Спала она тогда плохо. Что-то ее тревожило. Часто просыпалась, открыв глаза, прислушивалась, ждала чего-то. В какую-то минуту ей послышался ребеночий писк, она перекрестилась, но не поднялась с кровати, решив, что почудилось: откуда взяться дитю? А когда писк повторился, вспугнутой большой птицей сорвалась с постели и в одной станушке выскочила на крыльцо. Подхватила сверток, вбежала с ним в избу, положила на подушку, долго не могла найти спичек, чтобы зажечь лампу. Когда же нашла и зажгла, кинулась к кровати, принялась разворачивать сверток. Несчастная женщина, давшая жизнь, теплившуюся теперь в этом свертке, позаботилась все-таки о том, чтобы дитя не замерзло, не застыло до утра (на дворе был декабрь), — запеленала в полдюжину пеленок, сделанных из старых юбок и кофт, закутала в стеганное из хорошо, со вкусом подобранных разноцветных льнянйх и шелковых клинышков одеяло, похоже, приготовленное еще в девичью пору в надежде на скорую свадьбу; головку ребенка уложила в белоснежный шлычок, отеплив его куском платка, связанного из козьего пуха.
Степанида раздевала ребенка, словно луковку, до тех пор, пока под грубыми, очерствевшими пальцами не затрепетало, не запульсировало нежное и тепленькое, пока не пахнули на нее запахи, о которых она давно позабыла. Застонав, уткнулась пылающим лицом в подушку, прислонилась щекой к горячей головке и сейчас же почувствовала, как где-то у височка часто-часто бьется жилка, стучится в ее щеку невидимым малюсеньким молоточком. Ее душили слезы, она сглатывала их, силилась что-то сказать, а с губ срывалось несвязное:
— Капелька… горошинка ты моя… Кто же… как же это? Пресвятая богородица! Неужто… неужто это?.. — сухими, опаленными внутренним зноем губами пробежала по всему тельцу, от прижмуренных глазенок, через шейку, пузцо, через ямочку пупка до пипирочки, до этого теплого краника, только что пустившего бойкую струю, до коленок, до пальчиков на красных ножках.

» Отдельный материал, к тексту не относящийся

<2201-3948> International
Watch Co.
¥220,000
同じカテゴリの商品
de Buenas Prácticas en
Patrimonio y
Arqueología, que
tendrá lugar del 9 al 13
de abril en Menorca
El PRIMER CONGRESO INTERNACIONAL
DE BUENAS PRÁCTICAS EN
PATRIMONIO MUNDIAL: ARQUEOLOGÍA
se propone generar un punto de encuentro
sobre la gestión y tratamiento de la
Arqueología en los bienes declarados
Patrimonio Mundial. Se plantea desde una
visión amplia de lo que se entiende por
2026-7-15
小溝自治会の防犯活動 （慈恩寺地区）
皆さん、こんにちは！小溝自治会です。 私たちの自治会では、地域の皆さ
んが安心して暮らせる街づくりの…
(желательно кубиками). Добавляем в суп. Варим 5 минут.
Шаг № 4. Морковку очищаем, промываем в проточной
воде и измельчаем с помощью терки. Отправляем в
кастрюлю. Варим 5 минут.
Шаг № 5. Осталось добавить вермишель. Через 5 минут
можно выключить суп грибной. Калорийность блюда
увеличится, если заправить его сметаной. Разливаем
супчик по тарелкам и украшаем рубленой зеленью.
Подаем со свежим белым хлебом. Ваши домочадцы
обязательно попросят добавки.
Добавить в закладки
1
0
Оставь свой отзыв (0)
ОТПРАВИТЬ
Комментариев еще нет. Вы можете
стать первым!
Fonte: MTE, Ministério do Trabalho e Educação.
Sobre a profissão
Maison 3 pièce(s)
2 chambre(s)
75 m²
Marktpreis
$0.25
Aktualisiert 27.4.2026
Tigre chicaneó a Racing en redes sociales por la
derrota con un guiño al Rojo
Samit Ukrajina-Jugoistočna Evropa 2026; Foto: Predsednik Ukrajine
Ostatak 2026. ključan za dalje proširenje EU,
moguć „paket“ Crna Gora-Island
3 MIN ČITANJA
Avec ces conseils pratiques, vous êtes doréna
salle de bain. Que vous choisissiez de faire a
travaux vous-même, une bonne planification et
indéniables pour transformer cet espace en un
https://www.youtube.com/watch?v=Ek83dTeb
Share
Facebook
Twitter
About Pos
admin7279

В то время она не думала и не могла думать о том, чем будет кормить, во что одевать ребенка; не думала и не могла думать и о том, что скажет людям, когда они увидят его на ее руках, ибо все это, все эти соображения были так ничтожны в сравнении с тем, что испытывала она сейчас. Знала ли та, несчастная и слабая, добровольно приговорившая себя на вечную казнь, та, что робкой тенью промелькнула по спящему селению, знала ли она про то, что ее преступление, что тяжкий ее, ничем не искупимый грех обернется великим благом для другой женщины?
Степанидина печь задымила и тогда раньше других печей, но на тот раз намного раньше, только никто этого не приметил, а когда начали просыпаться соседние избы, когда закудрявились дымки и над их крышами, она уже выкупала своего Гриньку (так почему-то окрестила, едва убедившись, что перед ней мальчик), накормила молоком, сразу же отыскав соску, о которой никогда до этого не вспоминала и не знала даже, где она могла валяться. Летала по избе, по сеням, по двору и снова по избе, как на крыльях, чувствуя упругую легкость во всем теле, находя то одно, то другое, вдруг ставшее крайне необходимым. Забралась с необыкновенным проворством на подлавку, стащила оттуда широкую, рассчитанную на близнецов, сделанную покойным мужем зыбку, подвесила на крючок у потолка матицы, застелила, отыскав так же быст-
ро детские матрасик, одеяльца, подушки; затем осторожно, замирая, млея от счастья, уложила ребенка. Укачав его, сама переоделась во все чистое и нарядное, извлеченное со дна старенького сундука, где это нарядное и чистое лежало в печальной неприкосновенности с тридцатых годов и, пожалуй, тоже забытое хозяйкой.